HEIRESS, HURT
IN INYO FALL,
BATTLES DEATH
taken from an article in The San Francisco Chronicle, August 22, 1932

Else Schilling Taken to Hospital from Trails of Mountains


A tortuous march against death in the mountain passes of Inyo county with Else Schilling. San Francisco heiress, grievously injured, urging on toiling stretcher bearers through deep canyons and over jagged peaks was revealed yesterday when she was taken to Stanford hospital.

Miss Schilling is a daughter of August Schilling, coffee magnate. Suffering from a fractured pelvis and other internal injuries, she was comparatively free from pain last night for the first time since Wednesday noon, when her horse stumbled and threw her fifty feet from a trail in the Mount Whitney country. And physicians expressed the belief she will recover.

10,000 FEET ALTITUDE

The accident occurred at an elevation of 10,000 feet in the high Sierra above Glenn Pass. Neither her companion, Miss Rosalee Venable, 1445 Greenwich street, nor the Mexican packers and guides witnessed it.

Miss Schilling’s mount had lagged behind and when moments later it galloped riderless up to the main party. Miss Venable was panic stricken. The party back trailed and found Miss Schilling unconscious on a bed of rocks.

FASHION CRUDE STRETCHER

They had with them only a crude first aid kit containing nothing to alleviate pain. But with blankets and poles they improvised a stretcher and began a perilous descent to Independence.

For thirteen and one half hours they carried the stretcher in relays through lonely underpasses, ever seldom used trails, across rocky terrain. Miss Schilling recovered consciousness and her companions later told of her fortitude in urging them on while wrecked with pain.

Forest rangers came on them in the fourth hour.

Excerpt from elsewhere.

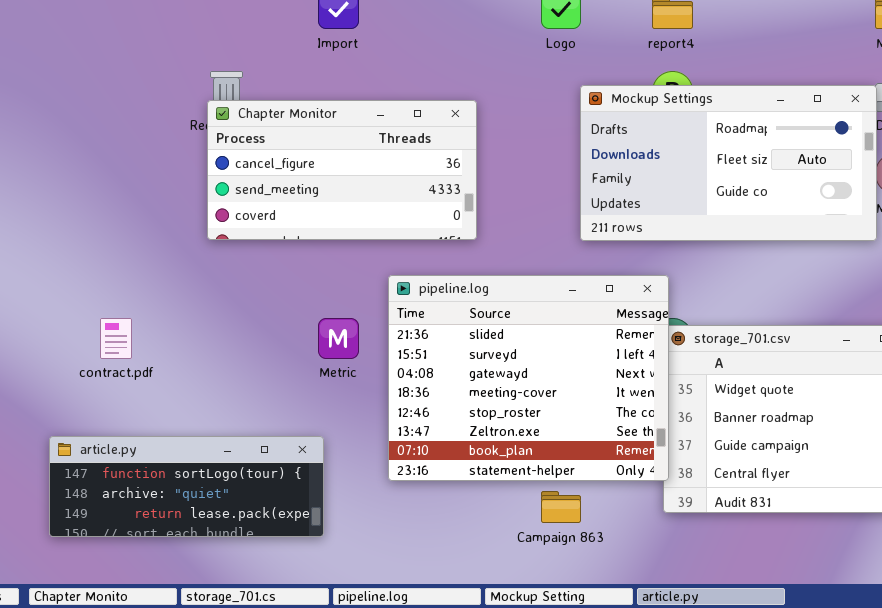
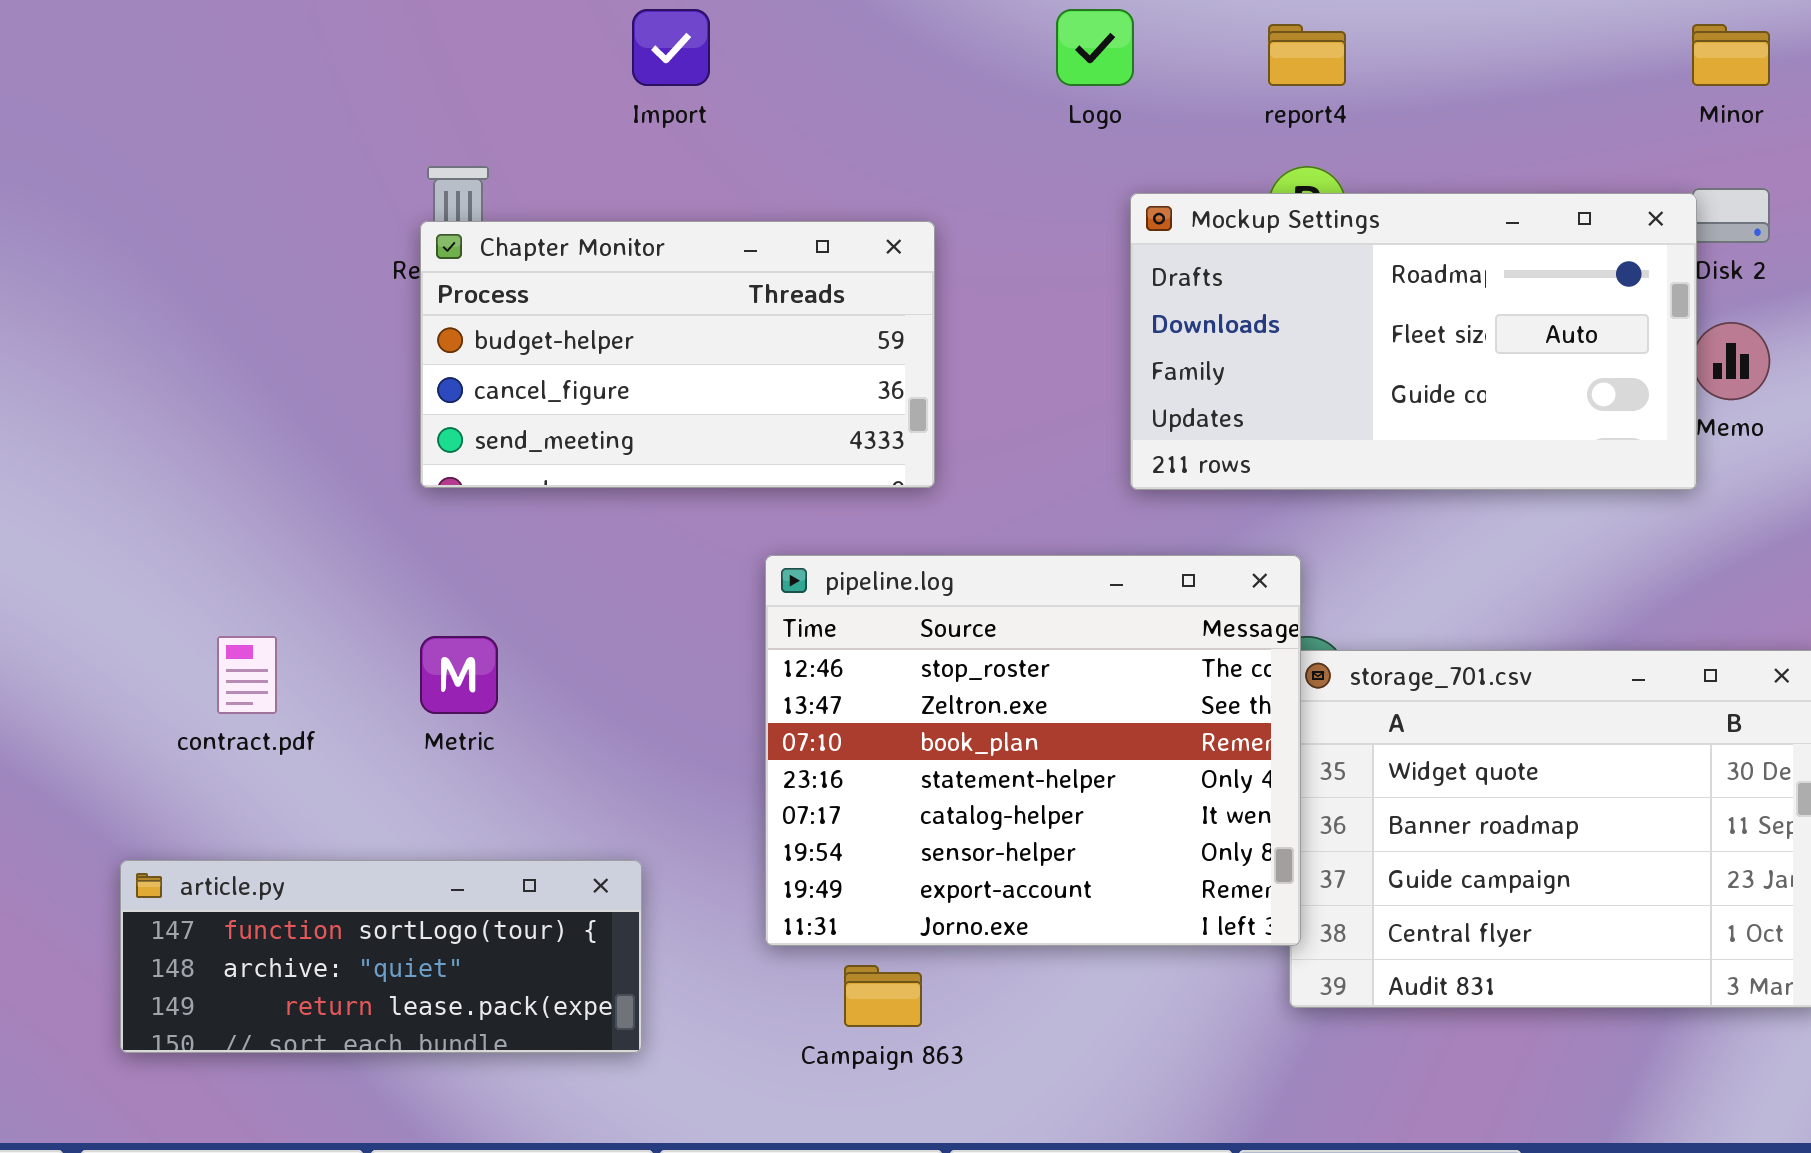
Chapter Monitor: [207,100,477,240] -> [420,221,935,488], scrolled up 1 row
pipeline.log: [388,275,669,481] -> [765,555,1301,946], scrolled down 4 rows
Metric: [318,318,359,359] -> [420,636,498,714], moved
Campaign 863: [541,491,581,523] -> [844,965,922,1027], moved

And while two of them went on ahead to telephone to Independence for aid, the others remained to relieve the exhausted stretcher bearers. From Independence more volunteers headed by Dr. B. E. Nichols went out.

Dr. Walter Schilling, brother of Miss Schilling, and Dr. L Roscoe Chandler had meanwhile, gone from San Francisco with an ambulance. From Independence Miss Schilling was taken to Bakersfield and thence to San Francisco.